• Work order 1: Please translate this sentence from the interview below into Spanish: "I grew up in Germany and went to school there."

◆ ◆ ◆

What is your strongest memory of your Italian childhood?

Slowly approaching the island by sea, on a ferry, and finding myself in front of a Madonna with open arms, at the entrance to the port. She was physically every year in a worse condition and made a great impression on me.

Rosa Barba, The Empirical Effect, 2010. Courtesy: Rosa Barba, Galleria Giò Marconi, Milano e carlier | gebauer, Berlin

Rosa Barba, The Empirical Effect, 16mm transferred to HD, 2010. Courtesy: Rosa Barba, Galleria Giò Marconi, Milano and carlier | gebauer, Berlin.

Do you still feel very connected to the Italian culture?

Yes. But I feel mostly connected to the landscape.

Do you consider yourself an Italian artist or more like a German artist?

I’m not sure about this definition. I would define myself as an independent artist. I grew up in Germany and went to school there. But my parents have always kept an Italian lifestyle. I feel Italian when I am in Germany and German when I am in Italy. My friends come from different parts of the world and I communicate mostly in English with them.

You shot a few works in Italy. Do you want to talk about your fascination for the Italian country, maybe in relation with The Empirical Effect, the film you recently did in Naples?

◆ ◆ ◆

• Work order 2: How many lines in the rows below contain the string "mein"? Case counts. Reply with the number only.

• Exercise data:
◆ ◆ ◆

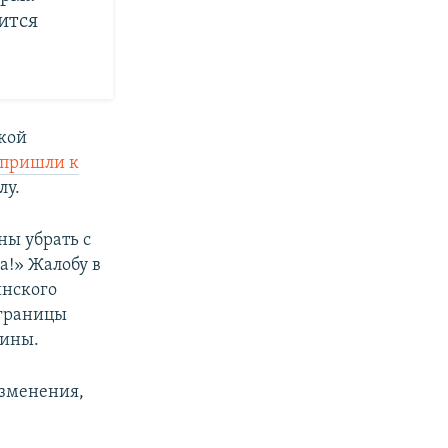
ится
кой
 пришли к
лу.
ны убрать с
а!» Жалобу в
инского
 границы
аины.
зменения,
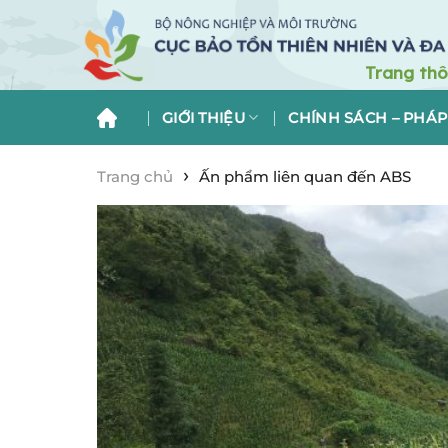
Skip
to
content
GIỚI THIỆU
CHÍNH SÁCH – PHÁP
›
Trang chủ
Ấn phẩm liên quan đến ABS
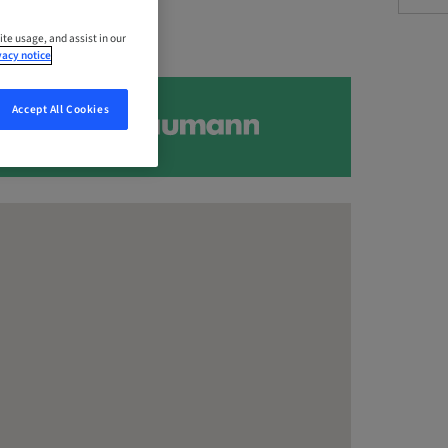
ite usage, and assist in our
vacy notice
Accept All Cookies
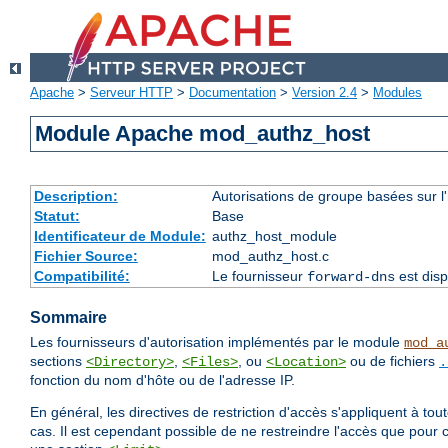
Apache
>
Serveur HTTP
>
Documentation
>
Version 2.4
>
Modules
Module Apache mod_authz_host
Description:
Autorisations de groupe basées sur l
Statut:
Base
Identificateur de Module:
authz_host_module
Fichier Source:
mod_authz_host.c
Compatibilité:
Le fournisseur
est disp
forward-dns
Sommaire
Les fournisseurs d'autorisation implémentés par le module
mod_a
sections
,
, ou
ou de fichiers
<Directory>
<Files>
<Location>
.
fonction du nom d'hôte ou de l'adresse IP.
En général, les directives de restriction d'accès s'appliquent à to
cas. Il est cependant possible de ne restreindre l'accès que pour 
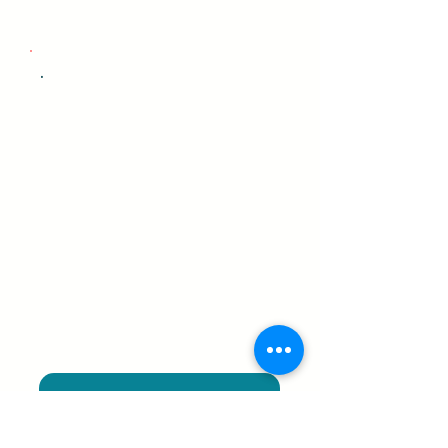
.
Start je programma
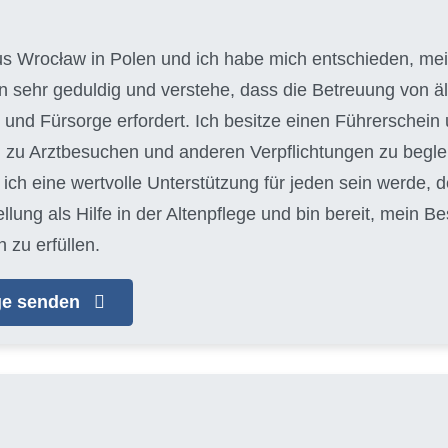
aus Wrocław in Polen und ich habe mich entschieden, mein
bin sehr geduldig und verstehe, dass die Betreuung von
und Fürsorge erfordert. Ich besitze einen Führerschein 
 zu Arztbesuchen und anderen Verpflichtungen zu begleit
ich eine wertvolle Unterstützung für jeden sein werde, d
llung als Hilfe in der Altenpflege und bin bereit, mein 
 zu erfüllen.
age senden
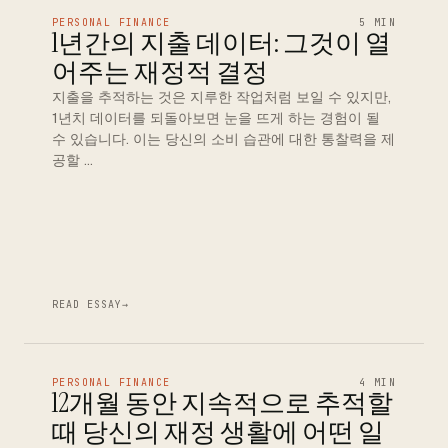
PERSONAL FINANCE
5 MIN
1년간의 지출 데이터: 그것이 열
어주는 재정적 결정
지출을 추적하는 것은 지루한 작업처럼 보일 수 있지만,
1년치 데이터를 되돌아보면 눈을 뜨게 하는 경험이 될
수 있습니다. 이는 당신의 소비 습관에 대한 통찰력을 제
공할 …
READ ESSAY
→
PERSONAL FINANCE
4 MIN
12개월 동안 지속적으로 추적할
때 당신의 재정 생활에 어떤 일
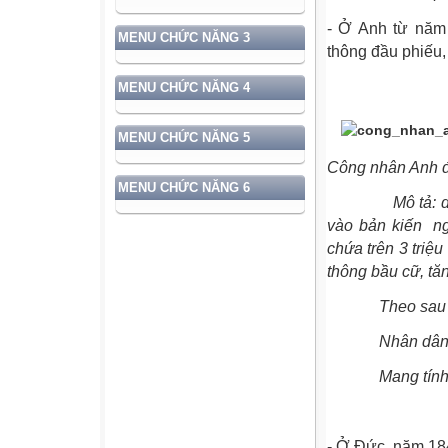
- Ở Anh từ năm 
MENU CHỨC NĂNG 3
thông đầu phiếu,
MENU CHỨC NĂNG 4
MENU CHỨC NĂNG 5
Công nhân Anh đ
MENU CHỨC NĂNG 6
Mô tả: do bị áp
vào bản kiến
ng
chứa trên 3 triệu
thông bầu cữ, tă
Theo sau có hàn
Nhân dân hai
Mang tính ch
- Ở Đức, năm 18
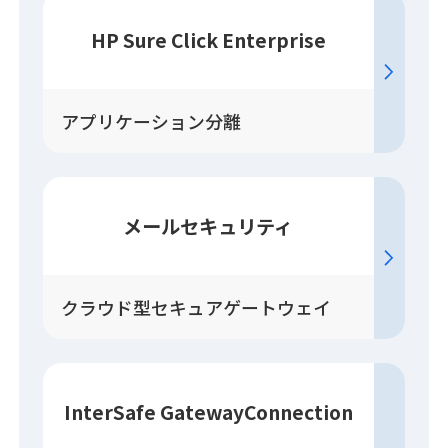
HP Sure Click Enterprise
アプリケーション分離
メールセキュリティ
クラウド型セキュアゲートウェイ
InterSafe GatewayConnection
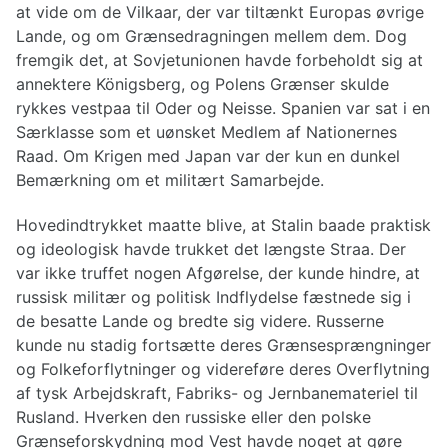
at vide om de Vilkaar, der var tiltænkt Europas øvrige
Lande, og om Grænsedragningen mellem dem. Dog
fremgik det, at Sovjetunionen havde forbeholdt sig at
annektere Königsberg, og Polens Grænser skulde
rykkes vestpaa til Oder og Neisse. Spanien var sat i en
Særklasse som et uønsket Medlem af Nationernes
Raad. Om Krigen med Japan var der kun en dunkel
Bemærkning om et militært Samarbejde.
Hovedindtrykket maatte blive, at Stalin baade praktisk
og ideologisk havde trukket det længste Straa. Der
var ikke truffet nogen Afgørelse, der kunde hindre, at
russisk militær og politisk Indflydelse fæstnede sig i
de besatte Lande og bredte sig videre. Russerne
kunde nu stadig fortsætte deres Grænsesprængninger
og Folkeforflytninger og videreføre deres Overflytning
af tysk Arbejdskraft, Fabriks- og Jernbanemateriel til
Rusland. Hverken den russiske eller den polske
Grænseforskydning mod Vest havde noget at gøre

◆ ◆ ◆

• Reply 1: Crecí en Alemania y fui a la escuela allí.

• Reply 2: 2